US women's soccer team scores landmark deal for equal pay

Also under the deal, U.S. Soccer will share part of its broadcast, partner and sponsorship revenue with a 50-50 split.
It's a big play for the U.S. Women's National Soccer Team.

In a historic collective bargaining agreement, the U.S. Soccer Federation has agreed to pay players on its men's and women's teams equally.

"It's a game-changing moment here in the U.S., but it has the potential to change how international soccer and international sports do business with the equalization of prize money for men's and women's World Cup," said U.S. Soccer President Cindy Cone.

Beyond closing the pay gap, both the men's and women's teams will pool their prize money from their perspective World Cup appearances and spilt the winnings equally among the players and the federation.

Also under the deal, U.S. Soccer will share part of its broadcast, partner and sponsorship revenue with a 50-50 split between men's and women's soccer.

For young women in the sport, the landmark deal is providing an opportunity that wasn't there before.

"It's exciting for the first time to hear that women's sports are finally getting equally pay and it's a real career opportunity now, it's not just a dream," said Carly Luna.

Luna is the captain of her soccer team at Cal State University in San Bernardino. She is hopeful other women's sports teams will score similar deals.

"This is just setting the precedent in what we should expect in women's sports," said Luna. "But that doesn't mean it stops there.

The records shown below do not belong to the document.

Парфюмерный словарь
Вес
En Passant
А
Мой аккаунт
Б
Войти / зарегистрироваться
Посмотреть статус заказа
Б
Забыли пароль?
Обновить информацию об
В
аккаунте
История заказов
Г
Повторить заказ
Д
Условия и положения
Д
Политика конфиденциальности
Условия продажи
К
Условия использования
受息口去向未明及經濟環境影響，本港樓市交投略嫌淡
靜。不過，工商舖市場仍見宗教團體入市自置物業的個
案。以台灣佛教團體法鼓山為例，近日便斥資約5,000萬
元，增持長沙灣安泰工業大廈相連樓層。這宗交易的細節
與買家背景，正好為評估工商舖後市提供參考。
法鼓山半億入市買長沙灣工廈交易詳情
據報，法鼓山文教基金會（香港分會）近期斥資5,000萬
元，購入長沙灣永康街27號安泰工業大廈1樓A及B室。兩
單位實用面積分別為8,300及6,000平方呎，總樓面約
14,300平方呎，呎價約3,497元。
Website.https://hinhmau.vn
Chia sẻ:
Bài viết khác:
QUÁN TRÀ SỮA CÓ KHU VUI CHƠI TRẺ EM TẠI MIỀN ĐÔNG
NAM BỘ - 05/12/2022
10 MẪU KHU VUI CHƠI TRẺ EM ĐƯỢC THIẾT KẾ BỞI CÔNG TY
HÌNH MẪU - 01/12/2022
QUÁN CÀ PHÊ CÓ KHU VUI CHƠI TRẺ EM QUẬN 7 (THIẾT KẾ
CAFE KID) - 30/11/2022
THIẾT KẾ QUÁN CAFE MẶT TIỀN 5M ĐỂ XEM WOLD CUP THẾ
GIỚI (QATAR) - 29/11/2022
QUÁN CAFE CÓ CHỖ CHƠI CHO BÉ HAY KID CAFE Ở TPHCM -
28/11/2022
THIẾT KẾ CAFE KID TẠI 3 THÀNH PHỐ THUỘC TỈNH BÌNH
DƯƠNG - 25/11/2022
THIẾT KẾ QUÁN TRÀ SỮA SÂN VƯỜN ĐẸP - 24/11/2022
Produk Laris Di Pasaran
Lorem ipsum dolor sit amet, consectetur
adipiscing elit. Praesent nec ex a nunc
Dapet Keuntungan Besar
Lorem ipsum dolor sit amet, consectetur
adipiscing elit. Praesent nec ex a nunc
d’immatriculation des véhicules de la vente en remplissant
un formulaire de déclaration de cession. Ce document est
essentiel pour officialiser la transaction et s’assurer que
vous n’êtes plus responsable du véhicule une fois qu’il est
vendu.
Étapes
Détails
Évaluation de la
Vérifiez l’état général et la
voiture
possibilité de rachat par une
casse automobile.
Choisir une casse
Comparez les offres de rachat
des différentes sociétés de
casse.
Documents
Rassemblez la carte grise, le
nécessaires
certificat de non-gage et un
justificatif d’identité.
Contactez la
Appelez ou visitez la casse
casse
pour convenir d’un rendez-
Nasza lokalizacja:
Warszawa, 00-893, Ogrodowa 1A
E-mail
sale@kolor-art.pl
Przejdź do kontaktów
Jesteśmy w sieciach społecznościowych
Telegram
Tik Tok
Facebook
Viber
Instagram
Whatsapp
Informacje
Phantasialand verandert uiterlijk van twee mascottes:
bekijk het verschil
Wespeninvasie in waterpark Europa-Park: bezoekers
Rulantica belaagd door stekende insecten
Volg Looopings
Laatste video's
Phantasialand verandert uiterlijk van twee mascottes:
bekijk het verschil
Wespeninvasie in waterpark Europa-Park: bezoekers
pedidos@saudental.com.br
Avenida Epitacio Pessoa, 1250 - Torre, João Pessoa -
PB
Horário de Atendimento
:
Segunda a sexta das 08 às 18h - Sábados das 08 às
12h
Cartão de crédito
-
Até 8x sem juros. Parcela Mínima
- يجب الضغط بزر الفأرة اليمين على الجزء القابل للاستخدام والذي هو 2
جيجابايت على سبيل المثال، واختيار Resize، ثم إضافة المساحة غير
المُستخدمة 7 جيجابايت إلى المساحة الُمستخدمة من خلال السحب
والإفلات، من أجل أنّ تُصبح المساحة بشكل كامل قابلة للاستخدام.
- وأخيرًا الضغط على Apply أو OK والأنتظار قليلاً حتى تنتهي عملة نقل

I think for women, it has to carry over into the other sports."

The landmark deal was years in the making and did not happen without a struggle.

Even after winning four World Cups and Olympic medals, the U.S. Women's National Soccer team had to fight of better pay and recognition from the U.S. Soccer Federation.

At the same time, their skill on the field was drawing in fans and an audience while inspiring the next generation of players.

"We definitely see it here," said Mark Peters, CSUSB Head Women's Soccer Coach. "There is more people playing, there's more teams, there's more clubs out there, there's more opportunities for them and I think it is pretty obvious the growth and impact the women's national team has had on the sport in this country."

The historic agreement will cover the next two World Cups and Olympic games and make players on both the men's and women's teams the highest paid national team players in the world. The collective bargaining agreement runs until 2028.